Required work: Copy word for word the stretch of the article on the church's new pipe organ from "Weighing some 26" through "pipe to perfection.".

Passage shown:

Hear David Burton Brown play the new organ at Grace Episcopal Church Sunday, which echoed throughout the church’s sanctuary during a consecration ceremony for the $1 million instrument.
After months of installation and fine-tuning, Grace Episcopal Church finally enjoyed the fruits of its labor Sunday during a consecration ceremony for the sanctuary’s new $1 million pipe organ.

The company Casavant Freres of Quebec, Canada, custom-built the organ which has three manual pedals, three keyboards and 47 rows of 3,000 pipes.

Weighing some 26 tons, the Casavant organ is expected to last 80 to 100 years, according to David Brown, the church’s organist and director of music. The extravagant pipe organ replaced an electric organ that Brown said "sort of ran its cycle."

The attainment and installation of the new organ has been a two-year process for Grace Episcopal. The organ parts arrived in October, but it took several weeks to assemble the grandiose instrument, and still longer to tune every pipe to perfection.

To consecrate the new organ, the church held a traditional Evensong, or evening prayer service Sunday, that has changed little since the 16th century. The adult choir sang in conjunction with Atlanta Bishop Neil Alexander’s delivery of the liturgy of consecration for the new organ.

"The Scriptures reveal that from earliest times God’s people have made use of musical instruments to worship the Lord our God," Alexander said.

"Make this place resound with the lifted voices of God’s people and with the rich voice of this wonderful new organ!"

Brown kicked off the classical music portion of the service when he performed a complex rendition of J.S. Bach’s "Prelude and Fugue in G Major."

"Music is very important to worship and with the new organ, it just enhances our worship," said Grace Episcopal member Mary Lynn Coyle. "And beyond the church, it’s a wonderful gift to the community, as well, because the organ won’t be used just for church services, it’ll be an opportunity to have concerts that are open to the community."

Raw data:
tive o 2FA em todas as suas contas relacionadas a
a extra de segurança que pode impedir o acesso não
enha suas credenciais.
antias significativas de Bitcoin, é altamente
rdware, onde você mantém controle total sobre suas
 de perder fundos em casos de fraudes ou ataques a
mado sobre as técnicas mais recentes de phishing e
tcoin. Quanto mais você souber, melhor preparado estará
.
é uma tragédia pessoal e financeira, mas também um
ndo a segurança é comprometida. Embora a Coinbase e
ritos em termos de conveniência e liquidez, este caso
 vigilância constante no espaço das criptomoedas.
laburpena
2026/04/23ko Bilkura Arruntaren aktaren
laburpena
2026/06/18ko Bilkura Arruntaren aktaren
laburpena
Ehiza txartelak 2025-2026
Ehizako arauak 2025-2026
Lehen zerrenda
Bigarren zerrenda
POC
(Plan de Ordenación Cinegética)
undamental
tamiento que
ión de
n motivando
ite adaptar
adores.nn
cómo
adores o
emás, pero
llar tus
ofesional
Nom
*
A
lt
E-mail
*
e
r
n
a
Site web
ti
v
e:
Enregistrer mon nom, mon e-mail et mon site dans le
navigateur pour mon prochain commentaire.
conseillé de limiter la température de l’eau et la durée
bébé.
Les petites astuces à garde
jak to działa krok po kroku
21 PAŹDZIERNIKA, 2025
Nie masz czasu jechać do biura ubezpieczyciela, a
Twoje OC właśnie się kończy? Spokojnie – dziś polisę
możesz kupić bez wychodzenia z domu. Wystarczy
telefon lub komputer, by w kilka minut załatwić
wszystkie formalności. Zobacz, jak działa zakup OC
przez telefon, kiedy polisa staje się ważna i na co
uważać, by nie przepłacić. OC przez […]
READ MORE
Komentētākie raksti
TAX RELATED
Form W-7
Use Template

Worked solution:
Weighing some 26 tons, the Casavant organ is expected to last 80 to 100 years, according to David Brown, the church’s organist and director of music. The extravagant pipe organ replaced an electric organ that Brown said "sort of ran its cycle."

The attainment and installation of the new organ has been a two-year process for Grace Episcopal. The organ parts arrived in October, but it took several weeks to assemble the grandiose instrument, and still longer to tune every pipe to perfection.